## EXERCISE PASSAGE
• • • • • • •
BLAST DTD (was RE: [Biojava-l] SeqSimilaritySearchSubHit - Strand information)

Michael E. Smoot mes5k at cs.virginia.edu
Tue Dec 2 17:37:02 EST 2003


This page explains how the DTD's were created:

	http://www.ncbi.nlm.nih.gov/IEB/ToolBox/XML/ncbixml.txt

The short version is that the DTD's are transliterations of their ASN.1
data models.


Mike


On Tue, 2 Dec 2003, Bobick, Stephen wrote:

>
> Greetings,
>
> I'm afraid I will not be answering the poster here, but the message caught
> my curiousity and prompted me to take a peek at the BLAST DTD, and
> subsequently post this commentary.  My question is how was the BLAST DTD
> designed and under what standards?  I find the choice of element names to be
> unfortunate.  In comparing to standard XML naming and DTD design I would
> expect something like:
>
>   <hsp_query from="576" to="229" frame="1"/>
>
> Rather than the following:
>
>   <Hsp_query-from>576</Hsp_query-from>
>   <Hsp_query-to>229</Hsp_query-to>
>   <Hsp_query-frame>1</Hsp_query-frame>
>
> The two primary differences are in capitalization, and the choice attributes
> rather than separate elements for each datum in this excerpt.  As a
> consequence, the "expected" form is more succinct.  From the DTD I see the
> latter naming and element/attribute choice is repeated many times.
• • • • • • •
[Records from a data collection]
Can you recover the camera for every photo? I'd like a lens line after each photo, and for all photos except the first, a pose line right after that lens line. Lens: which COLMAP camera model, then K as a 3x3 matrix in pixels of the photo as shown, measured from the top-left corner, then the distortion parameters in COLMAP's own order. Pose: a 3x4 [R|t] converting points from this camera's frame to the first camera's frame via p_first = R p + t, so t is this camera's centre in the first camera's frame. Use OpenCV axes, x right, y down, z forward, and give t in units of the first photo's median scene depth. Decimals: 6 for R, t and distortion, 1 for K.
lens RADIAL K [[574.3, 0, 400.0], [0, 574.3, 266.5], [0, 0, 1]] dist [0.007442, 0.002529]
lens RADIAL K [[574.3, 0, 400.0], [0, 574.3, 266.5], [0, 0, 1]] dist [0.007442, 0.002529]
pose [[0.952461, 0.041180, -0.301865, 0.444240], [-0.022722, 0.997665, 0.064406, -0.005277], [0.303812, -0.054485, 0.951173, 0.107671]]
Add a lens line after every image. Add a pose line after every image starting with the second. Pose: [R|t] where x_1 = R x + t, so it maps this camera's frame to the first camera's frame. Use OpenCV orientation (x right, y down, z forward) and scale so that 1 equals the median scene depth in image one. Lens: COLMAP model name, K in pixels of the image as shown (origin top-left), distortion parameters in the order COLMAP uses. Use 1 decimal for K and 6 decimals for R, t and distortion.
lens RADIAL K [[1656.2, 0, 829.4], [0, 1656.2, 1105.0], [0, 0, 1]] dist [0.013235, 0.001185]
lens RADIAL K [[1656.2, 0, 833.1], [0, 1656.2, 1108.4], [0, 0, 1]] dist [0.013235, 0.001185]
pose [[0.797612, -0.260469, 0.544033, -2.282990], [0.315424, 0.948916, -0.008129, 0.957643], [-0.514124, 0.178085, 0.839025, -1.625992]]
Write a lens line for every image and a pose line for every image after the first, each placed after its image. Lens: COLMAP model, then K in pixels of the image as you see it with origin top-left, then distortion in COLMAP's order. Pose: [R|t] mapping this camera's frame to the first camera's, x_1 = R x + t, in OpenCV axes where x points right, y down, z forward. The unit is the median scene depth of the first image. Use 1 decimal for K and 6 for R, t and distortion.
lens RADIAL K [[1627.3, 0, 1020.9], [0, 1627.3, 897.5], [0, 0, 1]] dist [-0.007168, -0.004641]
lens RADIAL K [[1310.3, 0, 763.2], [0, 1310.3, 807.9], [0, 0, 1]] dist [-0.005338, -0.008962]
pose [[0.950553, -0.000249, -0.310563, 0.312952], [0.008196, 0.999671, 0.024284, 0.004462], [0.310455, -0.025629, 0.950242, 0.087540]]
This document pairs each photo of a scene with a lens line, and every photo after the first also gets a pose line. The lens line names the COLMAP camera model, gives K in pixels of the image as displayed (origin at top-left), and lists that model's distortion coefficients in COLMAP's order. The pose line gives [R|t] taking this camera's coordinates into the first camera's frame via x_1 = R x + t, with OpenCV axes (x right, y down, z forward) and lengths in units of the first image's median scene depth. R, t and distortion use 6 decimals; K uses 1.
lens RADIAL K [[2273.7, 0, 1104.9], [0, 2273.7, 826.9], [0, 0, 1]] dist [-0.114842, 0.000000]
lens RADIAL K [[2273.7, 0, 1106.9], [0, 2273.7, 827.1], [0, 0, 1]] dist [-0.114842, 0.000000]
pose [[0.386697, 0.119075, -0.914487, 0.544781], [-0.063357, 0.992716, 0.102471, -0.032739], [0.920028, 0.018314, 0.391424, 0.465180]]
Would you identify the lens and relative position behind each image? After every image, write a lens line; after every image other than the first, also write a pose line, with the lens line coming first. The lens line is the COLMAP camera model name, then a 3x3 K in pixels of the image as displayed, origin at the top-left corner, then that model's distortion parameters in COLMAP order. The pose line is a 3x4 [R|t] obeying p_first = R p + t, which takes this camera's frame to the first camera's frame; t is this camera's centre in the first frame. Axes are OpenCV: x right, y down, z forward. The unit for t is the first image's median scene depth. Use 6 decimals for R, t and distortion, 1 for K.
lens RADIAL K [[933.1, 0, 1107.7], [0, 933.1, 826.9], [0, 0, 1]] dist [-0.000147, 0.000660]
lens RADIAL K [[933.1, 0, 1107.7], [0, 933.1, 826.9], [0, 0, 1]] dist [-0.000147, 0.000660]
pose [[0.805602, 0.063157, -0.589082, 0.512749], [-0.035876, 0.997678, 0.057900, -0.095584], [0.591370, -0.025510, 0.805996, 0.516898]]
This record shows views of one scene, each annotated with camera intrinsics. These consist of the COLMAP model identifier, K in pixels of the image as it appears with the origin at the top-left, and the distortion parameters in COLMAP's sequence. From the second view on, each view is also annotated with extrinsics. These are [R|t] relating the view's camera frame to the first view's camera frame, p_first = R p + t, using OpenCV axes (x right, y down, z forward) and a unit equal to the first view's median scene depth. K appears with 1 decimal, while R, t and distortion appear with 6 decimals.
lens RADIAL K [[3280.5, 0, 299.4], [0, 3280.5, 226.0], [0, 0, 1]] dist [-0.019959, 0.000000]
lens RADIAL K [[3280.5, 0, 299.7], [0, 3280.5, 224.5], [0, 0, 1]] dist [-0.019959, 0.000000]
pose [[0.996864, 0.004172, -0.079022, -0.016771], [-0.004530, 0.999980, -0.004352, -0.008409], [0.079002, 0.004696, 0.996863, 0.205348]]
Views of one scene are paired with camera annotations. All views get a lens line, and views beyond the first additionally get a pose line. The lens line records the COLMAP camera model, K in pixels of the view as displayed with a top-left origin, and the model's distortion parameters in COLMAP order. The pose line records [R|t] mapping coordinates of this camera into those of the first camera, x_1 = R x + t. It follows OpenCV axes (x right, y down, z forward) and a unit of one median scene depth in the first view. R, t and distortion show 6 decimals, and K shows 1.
• • • • • • •
Return, word for word, the portion of the BLAST DTD message starting with "This page explains" and going on through "data models.".

This page explains how the DTD's were created:

	http://www.ncbi.nlm.nih.gov/IEB/ToolBox/XML/ncbixml.txt

The short version is that the DTD's are transliterations of their ASN.1
data models.